Martin Jean-luc Emile Morlot, Ph.D. Candidate 36th cycle, University of Trento, DICAM
Natural hazards are numerous in the Alps and the Trentino Alto-Adige. Heatwaves, cold waves, landslides, flooding, droughts, are just some of the hazards. Many of these happen to be interconnected, either by one causing another or being coupled. Such multi-hazard events are defined as cascading or compounded. To effectively mitigate compounded hazards, it is important to quantify them, understand their risks, vulnerabilities, exposures, impacts as well as to consider these hazards not only individually but in a grouped manner. This is because mitigating techniques for one hazard might lead to the increase of the impact of another. However, before the interconnection between the hazards can be established, it is important to study them individually and gain a better understanding of each one of them.
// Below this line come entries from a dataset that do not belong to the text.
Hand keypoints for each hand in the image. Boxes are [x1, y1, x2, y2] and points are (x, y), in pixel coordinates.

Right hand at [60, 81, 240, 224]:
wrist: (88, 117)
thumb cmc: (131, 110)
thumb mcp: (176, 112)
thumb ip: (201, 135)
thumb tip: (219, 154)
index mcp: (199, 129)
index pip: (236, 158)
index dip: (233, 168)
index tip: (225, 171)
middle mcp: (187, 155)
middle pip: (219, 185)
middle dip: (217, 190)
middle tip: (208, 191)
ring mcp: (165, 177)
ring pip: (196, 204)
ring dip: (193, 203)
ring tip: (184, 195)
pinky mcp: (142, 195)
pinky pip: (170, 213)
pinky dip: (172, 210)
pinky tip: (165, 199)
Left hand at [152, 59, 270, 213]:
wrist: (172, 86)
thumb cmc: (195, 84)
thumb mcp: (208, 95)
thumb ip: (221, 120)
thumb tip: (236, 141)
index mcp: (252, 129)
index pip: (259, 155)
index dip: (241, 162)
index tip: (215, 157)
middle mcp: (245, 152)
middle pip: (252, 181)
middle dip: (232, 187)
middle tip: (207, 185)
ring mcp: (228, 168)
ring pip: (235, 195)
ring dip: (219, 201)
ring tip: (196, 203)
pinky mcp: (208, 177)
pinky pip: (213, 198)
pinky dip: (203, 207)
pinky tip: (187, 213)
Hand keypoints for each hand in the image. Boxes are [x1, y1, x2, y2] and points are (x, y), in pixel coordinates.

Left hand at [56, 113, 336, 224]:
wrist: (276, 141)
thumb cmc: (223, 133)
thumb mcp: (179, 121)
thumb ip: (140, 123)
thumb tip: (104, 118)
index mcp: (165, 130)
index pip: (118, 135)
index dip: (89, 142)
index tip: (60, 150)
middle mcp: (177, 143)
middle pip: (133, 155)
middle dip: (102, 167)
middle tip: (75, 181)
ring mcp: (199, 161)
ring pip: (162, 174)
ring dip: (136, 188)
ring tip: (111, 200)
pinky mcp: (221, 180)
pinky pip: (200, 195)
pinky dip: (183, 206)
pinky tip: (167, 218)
As a starting point, we have calculated, analysed, and discussed changes in the spatial temporal variability of these elements for the risks of Heat waves and Cold Waves for theTrentino-Alto Adige region for the past 4 decades by using a specific framework to quantify the hazards, its return periods, exposures, vulnerabilities, and risks. Trends were statistically tested, when possible, for every element calculated. Overall, statistically significant increasing trends were found for the heat waves’ hazard and exposure whereas those of cold waves were found to remain stagnant. Vulnerability was found to be decreasing throughout the region across the decades except for the region’s larger cities. Finally, the heat waves risks were confirmed to have an increasing significant trend for most of the region and cold waves risks are found have a decreasing significant trend for most of the region. One exception to this is the large cities where they are found to be increasing faster than the average for the case of heat waves risk and increasing for the case of cold waves risk.
To mitigate future hazards, it is also important to understand their future occurrence. With regards to this, historical and projection temperature and precipitation modelled data were obtained at two coarse different resolutions, at the global climate circulation model (GCM) scale and at the regional climate circulation model (RCM) scale. These sources were found to be at too coarse of a resolution to be used at the local level and hence a methodology was used to increase the resolution and found to give good goodness of fit results when comparing the historical modelled data to those of observation data.
Work with regards to the impact of temperatures on mortality is currently being conducted using observed temperatures and the projected temperatures. This is being done in order to analyze past mortality rates and projected rates, and whether an increase or decrease in mortality due to the changing temperatures can be expected.
Work on droughts and floods modelling is also underway. To perform the modelling of floods and droughts, an adapted water resource framework is being used. Currently the framework is being calibrated within the Trentino Alto-Adige region against observations datasets. The goal is to analyze drought and floods occurrence with respect to observed data, as well as future data obtained of the GCM and RCM and model floods and droughts past and future impacts.